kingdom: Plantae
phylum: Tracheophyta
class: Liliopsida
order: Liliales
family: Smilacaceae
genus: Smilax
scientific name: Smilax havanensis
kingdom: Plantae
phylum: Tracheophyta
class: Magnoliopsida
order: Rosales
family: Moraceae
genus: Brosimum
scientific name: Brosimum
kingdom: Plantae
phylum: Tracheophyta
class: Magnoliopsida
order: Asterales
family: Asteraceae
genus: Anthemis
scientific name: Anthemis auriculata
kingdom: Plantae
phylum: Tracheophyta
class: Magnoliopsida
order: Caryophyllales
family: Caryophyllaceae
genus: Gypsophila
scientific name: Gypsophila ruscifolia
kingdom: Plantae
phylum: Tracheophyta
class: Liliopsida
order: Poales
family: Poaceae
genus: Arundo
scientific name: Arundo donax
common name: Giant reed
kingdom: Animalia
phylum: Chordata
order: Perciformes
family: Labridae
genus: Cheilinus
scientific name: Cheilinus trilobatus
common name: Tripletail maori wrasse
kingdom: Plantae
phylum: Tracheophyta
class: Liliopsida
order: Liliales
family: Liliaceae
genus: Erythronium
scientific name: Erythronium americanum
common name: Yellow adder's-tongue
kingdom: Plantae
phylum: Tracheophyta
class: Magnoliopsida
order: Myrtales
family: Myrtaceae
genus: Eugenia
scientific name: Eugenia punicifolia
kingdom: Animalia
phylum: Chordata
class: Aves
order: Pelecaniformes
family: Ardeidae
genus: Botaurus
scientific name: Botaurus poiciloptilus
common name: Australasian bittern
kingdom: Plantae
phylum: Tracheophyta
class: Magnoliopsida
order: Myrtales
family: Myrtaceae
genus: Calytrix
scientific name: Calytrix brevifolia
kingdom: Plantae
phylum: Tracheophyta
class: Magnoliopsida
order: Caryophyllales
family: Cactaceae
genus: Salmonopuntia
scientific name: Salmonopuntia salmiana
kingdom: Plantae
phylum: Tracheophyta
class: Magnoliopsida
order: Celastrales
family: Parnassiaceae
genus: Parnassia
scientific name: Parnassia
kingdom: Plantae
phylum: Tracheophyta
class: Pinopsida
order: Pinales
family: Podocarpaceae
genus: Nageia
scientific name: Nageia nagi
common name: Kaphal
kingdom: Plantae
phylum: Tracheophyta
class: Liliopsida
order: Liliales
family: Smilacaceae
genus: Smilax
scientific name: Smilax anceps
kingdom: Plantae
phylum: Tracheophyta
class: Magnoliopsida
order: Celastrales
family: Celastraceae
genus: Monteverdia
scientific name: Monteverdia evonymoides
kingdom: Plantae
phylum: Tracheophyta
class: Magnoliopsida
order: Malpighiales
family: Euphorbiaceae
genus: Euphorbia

※ ※ ※

* **What to produce**
Locate every line in the entries above that contains the string "Smilax", treating uppercase and lowercase as different, and copy each of those lines.

* **Response for this exercise**
genus: Smilax
scientific name: Smilax havanensis
genus: Smilax
scientific name: Smilax anceps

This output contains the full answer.